■ **What needs to be done**: Copy the rows below word for word, beginning with the line that contains "scientific name: Boreus westwoodi" and ending with the last of the rows, with both of those lines included.

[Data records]
# # # # #

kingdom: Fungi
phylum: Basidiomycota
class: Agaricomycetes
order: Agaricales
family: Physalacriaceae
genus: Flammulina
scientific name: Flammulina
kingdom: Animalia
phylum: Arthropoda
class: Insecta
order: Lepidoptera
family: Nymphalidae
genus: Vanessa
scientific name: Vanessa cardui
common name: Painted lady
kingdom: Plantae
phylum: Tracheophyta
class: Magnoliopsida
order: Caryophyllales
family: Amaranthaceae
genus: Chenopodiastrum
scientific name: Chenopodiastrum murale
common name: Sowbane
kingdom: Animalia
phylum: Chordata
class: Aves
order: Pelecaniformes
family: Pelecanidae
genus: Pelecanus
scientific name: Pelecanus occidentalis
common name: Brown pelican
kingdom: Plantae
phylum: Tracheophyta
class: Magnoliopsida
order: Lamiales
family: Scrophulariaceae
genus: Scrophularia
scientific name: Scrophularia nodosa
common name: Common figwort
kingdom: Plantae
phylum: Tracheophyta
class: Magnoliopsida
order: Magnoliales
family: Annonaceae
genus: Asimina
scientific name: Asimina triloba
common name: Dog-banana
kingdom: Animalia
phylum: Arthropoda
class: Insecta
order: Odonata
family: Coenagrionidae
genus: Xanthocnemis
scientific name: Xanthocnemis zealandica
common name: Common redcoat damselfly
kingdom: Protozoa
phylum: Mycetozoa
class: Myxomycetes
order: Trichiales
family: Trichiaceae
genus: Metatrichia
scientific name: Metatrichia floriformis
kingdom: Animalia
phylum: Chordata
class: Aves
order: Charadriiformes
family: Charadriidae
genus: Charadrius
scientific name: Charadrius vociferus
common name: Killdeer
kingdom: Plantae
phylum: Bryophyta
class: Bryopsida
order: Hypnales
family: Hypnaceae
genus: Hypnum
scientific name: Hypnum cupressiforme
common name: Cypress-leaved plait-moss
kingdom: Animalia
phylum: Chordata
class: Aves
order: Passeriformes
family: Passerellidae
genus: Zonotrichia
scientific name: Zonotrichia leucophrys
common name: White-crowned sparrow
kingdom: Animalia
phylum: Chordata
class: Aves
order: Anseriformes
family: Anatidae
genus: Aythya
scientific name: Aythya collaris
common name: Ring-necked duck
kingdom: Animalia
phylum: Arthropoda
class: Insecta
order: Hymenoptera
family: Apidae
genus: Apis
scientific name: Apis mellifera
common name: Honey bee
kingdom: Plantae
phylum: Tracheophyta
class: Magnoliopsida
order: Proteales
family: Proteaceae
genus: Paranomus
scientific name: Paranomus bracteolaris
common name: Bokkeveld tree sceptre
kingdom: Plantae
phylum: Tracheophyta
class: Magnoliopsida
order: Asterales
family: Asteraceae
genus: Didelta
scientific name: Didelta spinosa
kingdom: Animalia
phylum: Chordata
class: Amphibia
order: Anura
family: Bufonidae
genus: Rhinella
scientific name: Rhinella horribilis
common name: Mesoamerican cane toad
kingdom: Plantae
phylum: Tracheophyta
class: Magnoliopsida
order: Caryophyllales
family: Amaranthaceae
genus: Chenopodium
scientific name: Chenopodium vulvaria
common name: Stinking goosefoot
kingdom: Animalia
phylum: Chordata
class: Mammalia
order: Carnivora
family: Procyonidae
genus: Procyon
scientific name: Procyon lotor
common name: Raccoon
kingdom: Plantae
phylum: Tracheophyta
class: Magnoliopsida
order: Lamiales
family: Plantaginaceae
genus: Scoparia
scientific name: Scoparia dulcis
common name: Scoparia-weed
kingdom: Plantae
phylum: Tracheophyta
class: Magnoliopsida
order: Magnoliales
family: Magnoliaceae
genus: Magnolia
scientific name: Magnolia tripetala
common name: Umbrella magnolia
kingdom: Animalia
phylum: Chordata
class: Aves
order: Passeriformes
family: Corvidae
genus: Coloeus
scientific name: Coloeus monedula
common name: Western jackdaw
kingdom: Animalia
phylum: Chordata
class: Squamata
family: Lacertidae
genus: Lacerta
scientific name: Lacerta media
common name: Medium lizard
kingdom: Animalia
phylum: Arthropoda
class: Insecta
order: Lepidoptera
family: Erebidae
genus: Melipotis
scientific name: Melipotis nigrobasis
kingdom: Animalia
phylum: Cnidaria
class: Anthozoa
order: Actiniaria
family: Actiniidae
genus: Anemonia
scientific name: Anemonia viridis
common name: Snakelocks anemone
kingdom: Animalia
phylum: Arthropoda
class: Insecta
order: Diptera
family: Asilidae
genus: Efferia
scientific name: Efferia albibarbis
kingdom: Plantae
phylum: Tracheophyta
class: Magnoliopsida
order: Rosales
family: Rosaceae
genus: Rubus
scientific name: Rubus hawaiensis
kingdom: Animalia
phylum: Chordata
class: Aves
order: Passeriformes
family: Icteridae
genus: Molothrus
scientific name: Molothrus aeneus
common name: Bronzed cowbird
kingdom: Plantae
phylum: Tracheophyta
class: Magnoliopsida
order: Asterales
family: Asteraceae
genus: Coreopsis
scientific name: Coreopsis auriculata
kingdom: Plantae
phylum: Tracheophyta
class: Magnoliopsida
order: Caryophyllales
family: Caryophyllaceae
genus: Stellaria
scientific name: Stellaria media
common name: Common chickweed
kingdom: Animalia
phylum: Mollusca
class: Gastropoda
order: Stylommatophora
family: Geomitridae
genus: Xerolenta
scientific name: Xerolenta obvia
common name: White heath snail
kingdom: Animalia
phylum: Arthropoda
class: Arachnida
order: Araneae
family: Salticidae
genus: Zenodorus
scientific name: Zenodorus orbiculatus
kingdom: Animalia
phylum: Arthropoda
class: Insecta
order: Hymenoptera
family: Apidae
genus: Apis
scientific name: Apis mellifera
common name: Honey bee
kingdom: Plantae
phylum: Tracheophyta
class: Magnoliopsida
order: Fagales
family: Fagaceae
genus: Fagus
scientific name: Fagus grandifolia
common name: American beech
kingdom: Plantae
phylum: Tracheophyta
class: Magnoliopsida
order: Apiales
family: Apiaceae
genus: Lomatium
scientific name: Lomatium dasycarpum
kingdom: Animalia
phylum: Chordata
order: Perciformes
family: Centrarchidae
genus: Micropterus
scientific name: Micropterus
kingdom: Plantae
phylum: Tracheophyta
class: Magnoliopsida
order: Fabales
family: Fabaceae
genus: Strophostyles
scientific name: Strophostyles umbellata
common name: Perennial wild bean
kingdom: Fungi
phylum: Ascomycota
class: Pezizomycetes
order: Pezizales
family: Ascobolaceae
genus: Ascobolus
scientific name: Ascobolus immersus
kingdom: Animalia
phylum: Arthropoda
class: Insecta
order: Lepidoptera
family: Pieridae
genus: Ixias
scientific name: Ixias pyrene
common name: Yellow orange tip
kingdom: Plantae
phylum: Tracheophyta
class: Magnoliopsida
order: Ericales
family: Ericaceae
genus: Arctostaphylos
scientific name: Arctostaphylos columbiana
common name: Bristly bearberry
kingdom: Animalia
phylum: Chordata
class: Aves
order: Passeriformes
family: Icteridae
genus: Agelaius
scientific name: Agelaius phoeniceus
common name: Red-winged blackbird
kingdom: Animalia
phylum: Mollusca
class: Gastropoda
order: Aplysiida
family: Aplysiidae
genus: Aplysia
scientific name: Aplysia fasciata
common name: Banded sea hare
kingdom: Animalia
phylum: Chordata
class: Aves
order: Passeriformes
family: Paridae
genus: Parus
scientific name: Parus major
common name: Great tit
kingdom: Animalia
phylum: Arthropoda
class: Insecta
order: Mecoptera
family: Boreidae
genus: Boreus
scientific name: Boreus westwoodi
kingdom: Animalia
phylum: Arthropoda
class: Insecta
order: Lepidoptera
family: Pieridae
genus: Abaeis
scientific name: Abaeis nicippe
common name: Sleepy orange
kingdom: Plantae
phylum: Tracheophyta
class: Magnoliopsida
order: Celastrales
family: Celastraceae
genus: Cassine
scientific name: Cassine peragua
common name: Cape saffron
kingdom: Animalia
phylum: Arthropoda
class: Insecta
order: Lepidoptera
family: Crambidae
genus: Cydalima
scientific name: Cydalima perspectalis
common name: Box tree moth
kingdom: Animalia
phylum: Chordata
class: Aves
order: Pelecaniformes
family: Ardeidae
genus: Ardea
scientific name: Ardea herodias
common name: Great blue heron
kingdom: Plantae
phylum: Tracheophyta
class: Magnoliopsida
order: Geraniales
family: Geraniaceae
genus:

# # # # #

■ **Answer for this exercise**:
scientific name: Boreus westwoodi
kingdom: Animalia
phylum: Arthropoda
class: Insecta
order: Lepidoptera
family: Pieridae
genus: Abaeis
scientific name: Abaeis nicippe
common name: Sleepy orange
kingdom: Plantae
phylum: Tracheophyta
class: Magnoliopsida
order: Celastrales
family: Celastraceae
genus: Cassine
scientific name: Cassine peragua
common name: Cape saffron
kingdom: Animalia
phylum: Arthropoda
class: Insecta
order: Lepidoptera
family: Crambidae
genus: Cydalima
scientific name: Cydalima perspectalis
common name: Box tree moth
kingdom: Animalia
phylum: Chordata
class: Aves
order: Pelecaniformes
family: Ardeidae
genus: Ardea
scientific name: Ardea herodias
common name: Great blue heron
kingdom: Plantae
phylum: Tracheophyta
class: Magnoliopsida
order: Geraniales
family: Geraniaceae
genus:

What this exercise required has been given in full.